@WWWWolf said:
Some extremely WTFful points I posted to Slashdot about this thing:
One of the sites run by this guy (or sponsored or hosted or whatever) is jacklewis.net. (Incidentally, Firefox's history feature stinks (can't wait til Fx3.0 is released, you know =), and the site now gives me Bandwidth Limit Exceeded, and I'm too lazy to look at my Slashdot comment history now, so I can't verify this.)

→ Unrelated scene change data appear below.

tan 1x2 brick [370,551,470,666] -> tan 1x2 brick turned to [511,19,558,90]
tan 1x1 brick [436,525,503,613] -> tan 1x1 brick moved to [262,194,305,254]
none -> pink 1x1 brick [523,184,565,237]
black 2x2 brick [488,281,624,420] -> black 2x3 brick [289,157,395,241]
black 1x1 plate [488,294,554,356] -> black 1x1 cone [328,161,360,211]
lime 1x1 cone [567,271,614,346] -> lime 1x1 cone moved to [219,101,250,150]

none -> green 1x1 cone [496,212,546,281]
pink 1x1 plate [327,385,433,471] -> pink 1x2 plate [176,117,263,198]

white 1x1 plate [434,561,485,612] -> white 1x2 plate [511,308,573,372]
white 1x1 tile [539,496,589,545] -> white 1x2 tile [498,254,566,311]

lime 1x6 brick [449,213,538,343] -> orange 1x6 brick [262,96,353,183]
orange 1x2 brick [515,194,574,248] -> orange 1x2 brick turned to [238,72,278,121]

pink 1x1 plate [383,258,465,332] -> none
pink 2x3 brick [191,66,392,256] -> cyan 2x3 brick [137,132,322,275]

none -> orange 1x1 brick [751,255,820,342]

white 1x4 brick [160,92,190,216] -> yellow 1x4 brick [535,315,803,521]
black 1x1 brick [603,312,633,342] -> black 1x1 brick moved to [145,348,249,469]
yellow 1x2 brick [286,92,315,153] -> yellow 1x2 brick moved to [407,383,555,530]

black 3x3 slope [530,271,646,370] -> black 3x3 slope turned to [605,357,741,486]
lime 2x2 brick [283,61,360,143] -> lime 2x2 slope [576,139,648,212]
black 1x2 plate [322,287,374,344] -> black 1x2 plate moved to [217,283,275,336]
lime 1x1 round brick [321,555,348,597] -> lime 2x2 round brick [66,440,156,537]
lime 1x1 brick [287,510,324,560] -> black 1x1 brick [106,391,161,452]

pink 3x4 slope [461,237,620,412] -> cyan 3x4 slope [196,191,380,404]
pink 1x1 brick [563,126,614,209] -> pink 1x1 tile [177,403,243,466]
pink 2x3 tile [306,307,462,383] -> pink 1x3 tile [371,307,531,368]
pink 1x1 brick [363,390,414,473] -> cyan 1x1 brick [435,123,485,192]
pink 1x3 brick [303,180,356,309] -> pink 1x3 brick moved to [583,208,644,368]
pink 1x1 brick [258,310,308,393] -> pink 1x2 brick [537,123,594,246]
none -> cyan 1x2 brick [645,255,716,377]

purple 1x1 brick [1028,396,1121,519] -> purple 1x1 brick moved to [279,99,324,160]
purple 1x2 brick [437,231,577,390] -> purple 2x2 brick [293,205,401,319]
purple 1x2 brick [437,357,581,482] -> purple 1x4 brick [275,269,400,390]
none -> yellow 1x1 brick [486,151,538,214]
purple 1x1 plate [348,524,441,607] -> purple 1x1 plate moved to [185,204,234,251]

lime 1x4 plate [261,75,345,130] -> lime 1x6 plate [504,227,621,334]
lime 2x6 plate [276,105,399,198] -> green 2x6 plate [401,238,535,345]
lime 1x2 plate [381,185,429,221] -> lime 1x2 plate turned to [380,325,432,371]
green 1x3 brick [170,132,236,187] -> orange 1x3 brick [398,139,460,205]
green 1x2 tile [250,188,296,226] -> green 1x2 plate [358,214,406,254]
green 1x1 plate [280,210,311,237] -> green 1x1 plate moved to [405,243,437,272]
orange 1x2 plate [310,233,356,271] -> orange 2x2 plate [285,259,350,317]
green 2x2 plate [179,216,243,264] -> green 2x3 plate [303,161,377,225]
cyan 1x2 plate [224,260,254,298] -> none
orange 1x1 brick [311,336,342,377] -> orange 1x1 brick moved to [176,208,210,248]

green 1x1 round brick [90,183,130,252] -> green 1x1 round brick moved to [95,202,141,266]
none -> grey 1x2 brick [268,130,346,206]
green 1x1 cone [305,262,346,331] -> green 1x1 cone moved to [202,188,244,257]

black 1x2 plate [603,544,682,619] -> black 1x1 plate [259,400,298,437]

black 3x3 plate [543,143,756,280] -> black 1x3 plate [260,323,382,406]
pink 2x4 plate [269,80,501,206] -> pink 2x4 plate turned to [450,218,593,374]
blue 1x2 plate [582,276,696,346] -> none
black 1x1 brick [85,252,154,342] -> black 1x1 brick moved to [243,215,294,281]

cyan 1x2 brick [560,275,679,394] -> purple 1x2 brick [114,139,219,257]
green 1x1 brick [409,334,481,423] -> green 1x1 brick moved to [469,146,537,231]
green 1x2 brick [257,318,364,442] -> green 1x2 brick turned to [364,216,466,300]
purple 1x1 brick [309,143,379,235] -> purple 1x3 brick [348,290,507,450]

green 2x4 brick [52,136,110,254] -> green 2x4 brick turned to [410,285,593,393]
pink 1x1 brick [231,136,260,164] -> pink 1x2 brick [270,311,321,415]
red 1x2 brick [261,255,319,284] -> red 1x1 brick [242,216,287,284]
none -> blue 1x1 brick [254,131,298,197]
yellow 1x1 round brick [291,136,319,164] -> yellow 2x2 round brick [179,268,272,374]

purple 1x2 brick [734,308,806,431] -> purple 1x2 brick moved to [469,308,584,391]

I installed the Firefox User Agent Switcher extension (anything like of which I have never needed or wanted, thankyouverymuch). The site still failed to show up. I was guessing the site must have done some Extremely Clever Heuristics to figure out that I was using Firefox and just disguising my UA - so I went out to figure out what the heck was going on.
Nope, it was not clever.
Basically, that site did the following kind of JavaScript trick
:if(!document.all) { window.location="that damn site" }
So let me get this straight: Everyone in Slashdot seemed to be so incredibly confident about this - "ha, let's see if it's match for my User Agent Switcher". Nope, User Agent Switcher doesn't work as intended in this case. Why? "When faced with True Idiocy, even the Almighty God is powerless."
Good luck to all browsers that don't implement MSIE 4.0's broken DOM. Go on, Microsoft, please kill document.all, no one in their right mind uses that anymore now that everyone has document.getElementById(), so it can be safely broken. =)
There was absolutely no other tricks to try to identify the browser or whether or not Adblock (or other ad-blocking systems) were installed. That disappoints me - that really disappoints me. I mean, it would have been an educational sight, to see what weird web-related shenanigans had been implemented. Now? The site barely manages to say "Ye doth not speaketh brokeyn Olde Englysh. Get thee to the nunnery, spawne of Satan." to every modern browser out there regardless of what they're fitted with, probably new versions of IE as well. This is so very boring.
I viewed that site in firefox and even thought about posting a message on his blog saying I had done so. However several other people had already done that, and I didn't feel the need to be redundant. All you have to do is disable meta redirects and it can't do a thing about it.
A bit of advise for all the web developers out there who are thinking about doing something like this. You can't. Whatever you publish on the web, you lose control over. You can advise the user's browser to do certain things, sure. But at the end of the day they have control over how they render the page. They can display it with or without ads if they want to, and there is not a damn thing you can do about it. They keep you from opening new windows, and again, you can't do anything about it. And they can even tell their browser to disobey your commands, there still isn't anything you can do to stop them.